Instruction: Return exactly the span of lines in the following data that opens with the line containing "- Tools oben rechts das Zahnrad auswählen" and closes with the line containing "- Workflow Engine". Include nothing else.

Stored items:

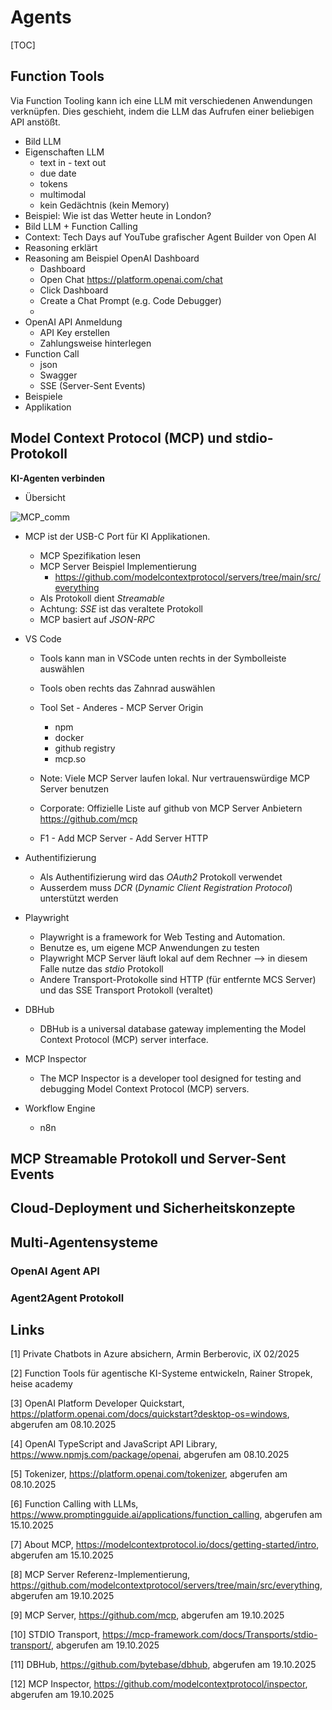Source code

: # Agents

[TOC]



## Function Tools

Via Function Tooling kann ich eine LLM mit verschiedenen Anwendungen verknüpfen. Dies geschieht, indem die LLM das Aufrufen einer beliebigen API anstößt.

- Bild LLM
- Eigenschaften LLM
  - text in - text out
  - due date 
  - tokens
  - multimodal
  - kein Gedächtnis (kein Memory)
- Beispiel: Wie ist das Wetter heute in London?
- Bild LLM + Function Calling
- Context: Tech Days auf YouTube grafischer Agent Builder von Open AI
- Reasoning erklärt
- Reasoning am Beispiel OpenAI Dashboard
  - Dashboard
  - Open Chat https://platform.openai.com/chat
  - Click Dashboard
  - Create a Chat Prompt (e.g. Code Debugger)
  - 
- OpenAI API Anmeldung
  - API Key erstellen
  - Zahlungsweise hinterlegen
- Function Call
  - json
  - Swagger
  - SSE (Server-Sent Events)
- Beispiele
- Applikation

## Model Context Protocol (MCP) und stdio-Protokoll

**KI-Agenten verbinden**

- Übersicht

![MCP_comm](D:\Projects\git\Programming\aida\images\MCP_comm.png)

- MCP ist der USB-C Port für KI Applikationen. 
  - MCP Spezifikation lesen
  - MCP Server Beispiel Implementierung
    - https://github.com/modelcontextprotocol/servers/tree/main/src/everything
  - Als Protokoll dient *Streamable*
  - Achtung: *SSE* ist das veraltete Protokoll
  - MCP basiert auf *JSON-RPC*

- VS Code

  - Tools kann man in VSCode unten rechts in der Symbolleiste auswählen

  - Tools oben rechts das Zahnrad auswählen

  - Tool Set - Anderes - MCP Server Origin
    - npm
    - docker
    - github registry
    - mcp.so
  - Note: Viele MCP Server laufen lokal. Nur vertrauenswürdige MCP Server benutzen
  - Corporate: Offizielle Liste auf github von MCP Server Anbietern  https://github.com/mcp
  - F1 - Add MCP Server - Add Server HTTP 

- Authentifizierung
  - Als Authentifizierung wird das *OAuth2* Protokoll verwendet
  - Ausserdem muss *DCR* (*Dynamic Client Registration Protocol*) unterstützt werden
- Playwright
  - Playwright is a framework for Web Testing and Automation. 
  - Benutze es, um eigene MCP Anwendungen zu testen 
  - Playwright MCP Server läuft lokal auf dem Rechner --> in diesem Falle nutze das *stdio* Protokoll
  - Andere Transport-Protokolle sind HTTP (für entfernte MCS Server) und das SSE Transport Protokoll (veraltet)

- DBHub 
  - DBHub is a universal database gateway implementing the Model Context Protocol (MCP) server interface. 
- MCP Inspector
  - The MCP Inspector is a developer tool designed for testing and debugging Model Context Protocol (MCP) servers.
- Workflow Engine
  - n8n

## MCP Streamable Protokoll und Server-Sent Events

## Cloud-Deployment und Sicherheitskonzepte

## Multi-Agentensysteme 

### OpenAI Agent API

### Agent2Agent Protokoll

## Links

[1] Private Chatbots in Azure absichern, Armin Berberovic, iX 02/2025

[2] Function Tools für agentische KI-Systeme entwickeln, Rainer Stropek, heise academy

[3] OpenAI Platform Developer Quickstart, https://platform.openai.com/docs/quickstart?desktop-os=windows, abgerufen am 08.10.2025

[4] OpenAI TypeScript and JavaScript API Library, https://www.npmjs.com/package/openai, abgerufen am 08.10.2025 

[5] Tokenizer, https://platform.openai.com/tokenizer, abgerufen am 08.10.2025

[6] Function Calling with LLMs, https://www.promptingguide.ai/applications/function_calling, abgerufen am 15.10.2025

[7] About MCP, https://modelcontextprotocol.io/docs/getting-started/intro, abgerufen am 15.10.2025

[8] MCP Server Referenz-Implementierung, https://github.com/modelcontextprotocol/servers/tree/main/src/everything, abgerufen am 19.10.2025

[9] MCP Server, https://github.com/mcp, abgerufen am 19.10.2025

[10] STDIO Transport, https://mcp-framework.com/docs/Transports/stdio-transport/, abgerufen am 19.10.2025

[11] DBHub, https://github.com/bytebase/dbhub, abgerufen am 19.10.2025

[12] MCP Inspector, https://github.com/modelcontextprotocol/inspector, abgerufen am 19.10.2025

Answer for this exercise:
  - Tools oben rechts das Zahnrad auswählen

  - Tool Set - Anderes - MCP Server Origin
    - npm
    - docker
    - github registry
    - mcp.so
  - Note: Viele MCP Server laufen lokal. Nur vertrauenswürdige MCP Server benutzen
  - Corporate: Offizielle Liste auf github von MCP Server Anbietern  https://github.com/mcp
  - F1 - Add MCP Server - Add Server HTTP 

- Authentifizierung
  - Als Authentifizierung wird das *OAuth2* Protokoll verwendet
  - Ausserdem muss *DCR* (*Dynamic Client Registration Protocol*) unterstützt werden
- Playwright
  - Playwright is a framework for Web Testing and Automation. 
  - Benutze es, um eigene MCP Anwendungen zu testen 
  - Playwright MCP Server läuft lokal auf dem Rechner --> in diesem Falle nutze das *stdio* Protokoll
  - Andere Transport-Protokolle sind HTTP (für entfernte MCS Server) und das SSE Transport Protokoll (veraltet)

- DBHub 
  - DBHub is a universal database gateway implementing the Model Context Protocol (MCP) server interface. 
- MCP Inspector
  - The MCP Inspector is a developer tool designed for testing and debugging Model Context Protocol (MCP) servers.
- Workflow Engine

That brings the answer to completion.